» Task brief: When a line in the listing contains the string "dirty", pick it out and copy it.

------------------------------------------------------------------------

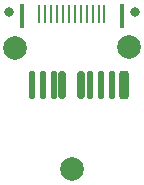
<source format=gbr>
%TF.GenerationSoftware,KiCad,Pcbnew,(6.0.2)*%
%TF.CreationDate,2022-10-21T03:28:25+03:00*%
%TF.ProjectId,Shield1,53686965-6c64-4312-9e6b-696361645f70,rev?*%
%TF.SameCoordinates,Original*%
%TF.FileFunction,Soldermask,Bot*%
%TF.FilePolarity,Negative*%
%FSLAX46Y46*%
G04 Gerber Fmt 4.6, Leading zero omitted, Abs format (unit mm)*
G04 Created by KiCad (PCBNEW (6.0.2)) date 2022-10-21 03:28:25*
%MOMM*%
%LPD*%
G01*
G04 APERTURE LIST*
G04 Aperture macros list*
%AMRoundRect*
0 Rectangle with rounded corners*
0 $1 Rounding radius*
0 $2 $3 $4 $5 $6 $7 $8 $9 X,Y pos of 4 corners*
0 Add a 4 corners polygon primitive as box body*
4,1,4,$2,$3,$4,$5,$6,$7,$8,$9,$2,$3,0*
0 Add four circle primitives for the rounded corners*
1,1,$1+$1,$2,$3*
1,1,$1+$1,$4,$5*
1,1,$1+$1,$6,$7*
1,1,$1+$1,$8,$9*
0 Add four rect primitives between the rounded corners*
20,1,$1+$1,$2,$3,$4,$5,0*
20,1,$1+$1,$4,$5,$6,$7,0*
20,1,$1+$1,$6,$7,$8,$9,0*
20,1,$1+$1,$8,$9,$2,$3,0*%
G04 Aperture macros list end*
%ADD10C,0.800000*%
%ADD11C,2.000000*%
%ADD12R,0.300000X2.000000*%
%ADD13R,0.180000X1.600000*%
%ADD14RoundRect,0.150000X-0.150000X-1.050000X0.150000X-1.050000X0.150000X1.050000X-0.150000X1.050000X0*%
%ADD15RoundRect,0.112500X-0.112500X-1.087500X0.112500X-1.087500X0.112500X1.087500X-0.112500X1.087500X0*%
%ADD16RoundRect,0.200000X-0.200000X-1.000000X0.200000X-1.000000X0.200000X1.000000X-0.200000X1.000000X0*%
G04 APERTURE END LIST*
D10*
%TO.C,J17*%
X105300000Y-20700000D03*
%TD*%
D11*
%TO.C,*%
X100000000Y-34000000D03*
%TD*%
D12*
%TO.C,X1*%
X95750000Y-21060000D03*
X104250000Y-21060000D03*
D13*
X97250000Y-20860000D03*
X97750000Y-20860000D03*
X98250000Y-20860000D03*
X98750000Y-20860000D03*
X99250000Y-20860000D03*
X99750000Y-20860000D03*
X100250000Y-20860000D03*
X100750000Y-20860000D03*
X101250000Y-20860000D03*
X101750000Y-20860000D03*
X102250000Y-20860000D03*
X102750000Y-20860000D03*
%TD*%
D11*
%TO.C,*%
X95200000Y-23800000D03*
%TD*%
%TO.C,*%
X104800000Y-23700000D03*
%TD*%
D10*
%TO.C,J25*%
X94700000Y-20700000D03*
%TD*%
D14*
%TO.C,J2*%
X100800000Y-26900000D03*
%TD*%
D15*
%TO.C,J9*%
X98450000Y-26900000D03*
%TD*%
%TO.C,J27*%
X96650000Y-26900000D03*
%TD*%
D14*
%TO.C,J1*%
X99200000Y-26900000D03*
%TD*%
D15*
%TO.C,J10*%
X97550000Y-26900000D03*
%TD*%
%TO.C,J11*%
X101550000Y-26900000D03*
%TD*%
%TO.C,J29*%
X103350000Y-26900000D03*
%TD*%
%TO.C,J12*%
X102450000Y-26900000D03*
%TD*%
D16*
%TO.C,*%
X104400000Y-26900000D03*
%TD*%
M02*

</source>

------------------------------------------------------------------------

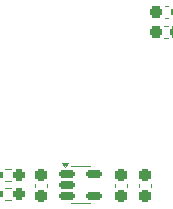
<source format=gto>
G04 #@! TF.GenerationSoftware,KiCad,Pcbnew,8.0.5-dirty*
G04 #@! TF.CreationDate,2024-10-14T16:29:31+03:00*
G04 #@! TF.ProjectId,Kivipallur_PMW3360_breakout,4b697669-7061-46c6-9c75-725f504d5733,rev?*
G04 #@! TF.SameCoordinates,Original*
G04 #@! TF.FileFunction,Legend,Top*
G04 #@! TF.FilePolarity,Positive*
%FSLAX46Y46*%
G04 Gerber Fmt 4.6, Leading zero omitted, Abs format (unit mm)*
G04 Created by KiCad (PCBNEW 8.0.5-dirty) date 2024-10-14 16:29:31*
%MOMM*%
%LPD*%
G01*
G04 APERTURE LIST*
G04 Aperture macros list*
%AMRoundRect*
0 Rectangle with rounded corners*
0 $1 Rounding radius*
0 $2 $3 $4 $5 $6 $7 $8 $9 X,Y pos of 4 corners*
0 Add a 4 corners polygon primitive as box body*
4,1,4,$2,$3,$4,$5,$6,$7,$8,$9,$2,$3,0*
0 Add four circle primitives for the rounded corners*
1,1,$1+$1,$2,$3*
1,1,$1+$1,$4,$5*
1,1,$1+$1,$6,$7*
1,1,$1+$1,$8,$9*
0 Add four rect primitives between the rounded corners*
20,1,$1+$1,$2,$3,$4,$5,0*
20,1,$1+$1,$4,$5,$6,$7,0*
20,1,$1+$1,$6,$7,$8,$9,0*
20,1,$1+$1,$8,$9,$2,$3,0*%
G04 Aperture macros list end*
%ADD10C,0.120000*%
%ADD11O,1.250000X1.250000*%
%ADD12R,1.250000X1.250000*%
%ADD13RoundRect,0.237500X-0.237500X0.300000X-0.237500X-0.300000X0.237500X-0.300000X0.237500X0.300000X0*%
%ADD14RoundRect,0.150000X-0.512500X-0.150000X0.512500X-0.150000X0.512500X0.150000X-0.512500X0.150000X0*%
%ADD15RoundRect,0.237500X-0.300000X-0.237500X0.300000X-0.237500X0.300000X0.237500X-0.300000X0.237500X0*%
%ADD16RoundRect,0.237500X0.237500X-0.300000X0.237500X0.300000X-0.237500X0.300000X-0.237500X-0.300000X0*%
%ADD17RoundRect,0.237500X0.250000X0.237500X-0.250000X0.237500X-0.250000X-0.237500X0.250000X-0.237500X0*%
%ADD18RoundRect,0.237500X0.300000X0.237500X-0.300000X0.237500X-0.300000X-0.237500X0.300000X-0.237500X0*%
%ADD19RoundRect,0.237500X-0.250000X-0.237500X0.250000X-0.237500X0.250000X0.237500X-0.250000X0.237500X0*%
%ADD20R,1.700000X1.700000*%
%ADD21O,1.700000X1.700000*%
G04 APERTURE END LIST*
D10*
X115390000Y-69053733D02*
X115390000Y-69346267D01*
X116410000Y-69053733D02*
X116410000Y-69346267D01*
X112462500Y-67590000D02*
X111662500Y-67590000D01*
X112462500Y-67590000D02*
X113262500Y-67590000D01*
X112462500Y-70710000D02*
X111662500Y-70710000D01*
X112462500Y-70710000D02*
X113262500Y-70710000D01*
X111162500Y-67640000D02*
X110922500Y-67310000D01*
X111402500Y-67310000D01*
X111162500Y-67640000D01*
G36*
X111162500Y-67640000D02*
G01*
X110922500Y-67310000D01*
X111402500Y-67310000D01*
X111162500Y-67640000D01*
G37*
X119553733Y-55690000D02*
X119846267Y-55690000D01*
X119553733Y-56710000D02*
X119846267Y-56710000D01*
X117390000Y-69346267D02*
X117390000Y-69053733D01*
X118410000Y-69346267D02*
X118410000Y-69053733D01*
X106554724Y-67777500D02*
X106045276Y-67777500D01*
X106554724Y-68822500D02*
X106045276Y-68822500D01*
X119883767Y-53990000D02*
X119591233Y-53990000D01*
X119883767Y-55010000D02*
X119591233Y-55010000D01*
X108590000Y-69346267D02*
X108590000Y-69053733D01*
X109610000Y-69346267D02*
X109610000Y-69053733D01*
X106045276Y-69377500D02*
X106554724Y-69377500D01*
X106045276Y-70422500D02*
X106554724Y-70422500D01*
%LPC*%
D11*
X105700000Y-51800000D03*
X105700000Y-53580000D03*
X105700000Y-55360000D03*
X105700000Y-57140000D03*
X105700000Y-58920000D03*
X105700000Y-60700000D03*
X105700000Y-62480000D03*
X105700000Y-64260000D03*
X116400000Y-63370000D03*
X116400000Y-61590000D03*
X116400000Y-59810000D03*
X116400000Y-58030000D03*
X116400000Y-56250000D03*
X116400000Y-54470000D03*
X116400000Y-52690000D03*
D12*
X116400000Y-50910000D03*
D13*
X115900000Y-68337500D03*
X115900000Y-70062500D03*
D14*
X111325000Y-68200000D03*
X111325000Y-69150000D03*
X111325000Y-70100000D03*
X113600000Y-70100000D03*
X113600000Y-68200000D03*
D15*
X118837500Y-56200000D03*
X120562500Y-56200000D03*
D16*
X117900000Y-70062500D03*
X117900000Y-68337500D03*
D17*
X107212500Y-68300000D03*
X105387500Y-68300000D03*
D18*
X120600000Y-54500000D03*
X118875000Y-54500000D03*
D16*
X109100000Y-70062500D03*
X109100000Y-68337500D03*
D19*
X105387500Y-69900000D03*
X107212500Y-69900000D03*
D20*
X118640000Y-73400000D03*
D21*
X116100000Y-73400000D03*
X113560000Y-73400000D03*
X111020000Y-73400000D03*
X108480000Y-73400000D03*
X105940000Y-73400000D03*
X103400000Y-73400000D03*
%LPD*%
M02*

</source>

------------------------------------------------------------------------

» Written solution:
G04 #@! TF.GenerationSoftware,KiCad,Pcbnew,8.0.5-dirty*
G04 Created by KiCad (PCBNEW 8.0.5-dirty) date 2024-10-14 16:29:31*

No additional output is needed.